American International Industries, Inc. is a diversified holding company, with a business model similar to General Electric, Tyco International, and Berkshire Hathaway. The Company has holdings in Industry, Finance, and Real Estate in Houston Texas and surrounding areas, and Oil & Gas. The vision of the Company is to develop holdings in various industries through acquisition of existing companies, applying the financial resources and management expertise to foster the growth and profitability of the acquired businesses. The holding company serves as a financial and professional partner to the management of the subsidiaries. The role of the holding company is to improve each subsidiary’s access to capital, achieve economies of scale by consolidating administrative functions, and utilize the financial and management expertise of corporate personnel across all units. The Company is continuing to work with management of the subsidiary companies to improve revenues, operations and profitability.

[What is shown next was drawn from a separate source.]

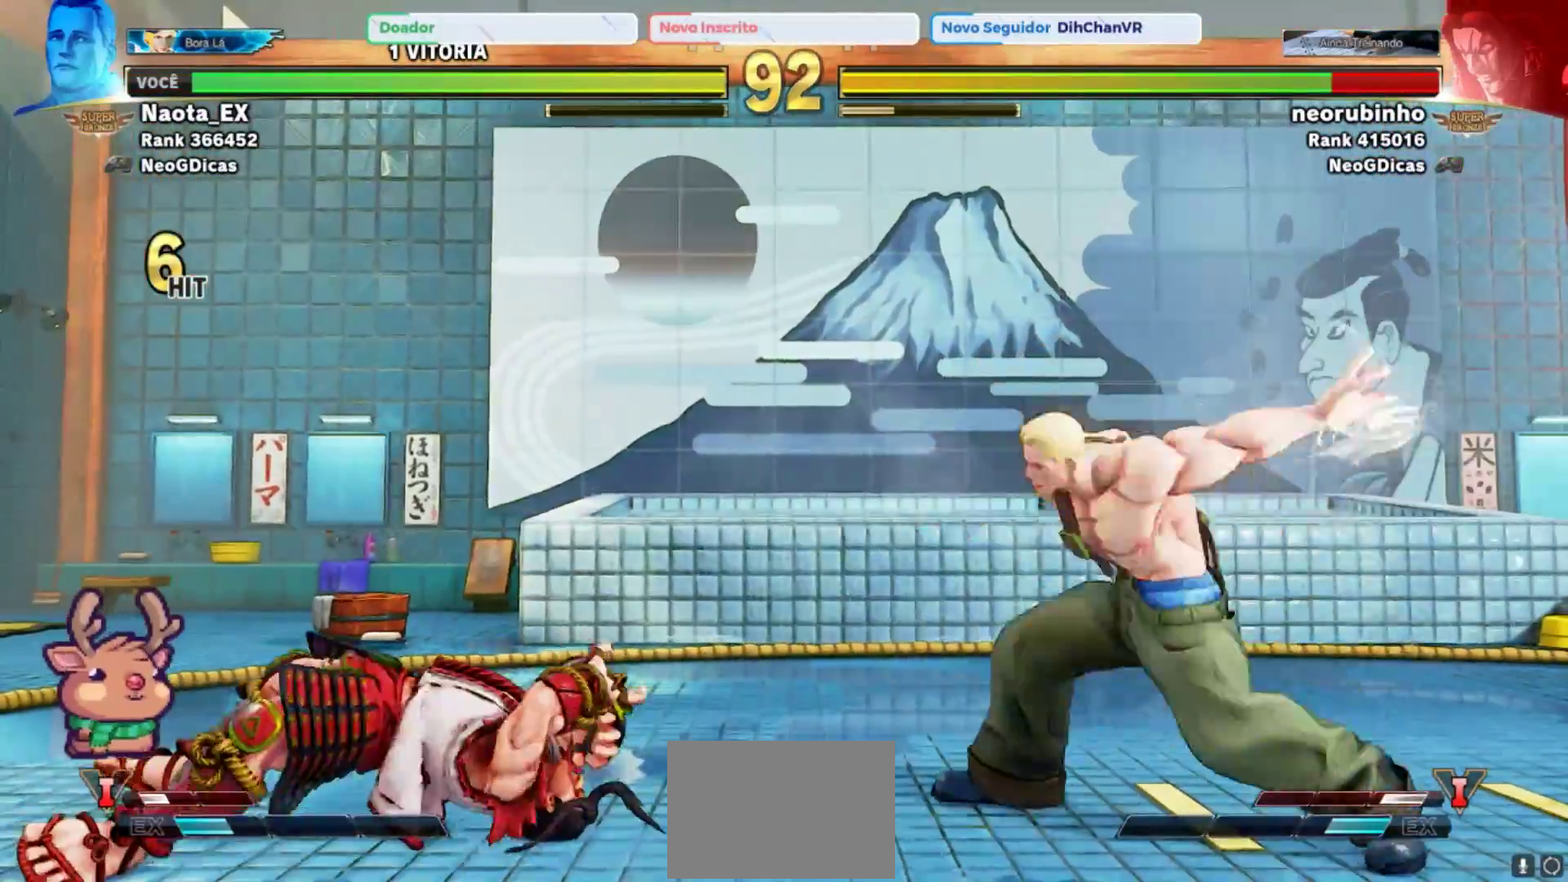
Gameplay with a controller (arcade stick); each line is a JSON object with the inputs held at the frame after it. "events" lists button and stick changes between this image and that frame as [ms after this image, input, new state], when the widget could be followed in between. Not read: L3 R3.
{"buttons": [], "left_stick": "left", "events": [[317, "left_stick", "left"]]}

Forward-looking Statement:

This press release may contain forward-looking statements, including information about management’s view of the Company’s future expectations, plans and prospects, within the safe harbor provisions under The Private Securities Litigation Reform Act of 1995 (the "Act"). In particular, when used in the preceding discussion, the words "believes," "expects," "intends," "plans," "anticipates," or "may," and similar conditional expressions are intended to identify forward-looking statements within the meaning of the Act, and are subject to the safe harbor created by the Act. Any statements made in this news release other than those of historical fact, about an action, event or development, are forward-looking statements. Factors that could cause actual results to differ materially from those that we may anticipate in each of our segments reflected by our subsidiaries' operations include, among others:, continued value of our real estate portfolio; the strength of the real estate market in Houston, Texas as a whole; the ability to expand its interests in the energy sector; increased levels of competition; the dependence upon financing, the rules of regulatory authorities and risks associated with any potential acquisitions. These statements involve known and unknown risks, uncertainties and other factors, which may cause the results of the Company, its divisions and concepts to be materially different than those expressed or implied in such statements. These risk factors and others are included from time to time in documents the Company files with the Securities and Exchange Commission, including but not limited to, its Form 10-Ks, Form 10-Qs and Form 8-Ks. Other unknown or unpredictable factors also could have material adverse effects on the Company’s future results. The forward-looking statements included in this press release are made only as of the date hereof. The Company cannot guarantee future results, levels of activity, performance or achievements. Accordingly, you should not place undue reliance on these forward-looking statements. Finally, the Company undertakes no obligation to update these statements after the date of this release, except as required by law, and also takes no obligation to update or correct information prepared by third parties that are not paid for by the Company.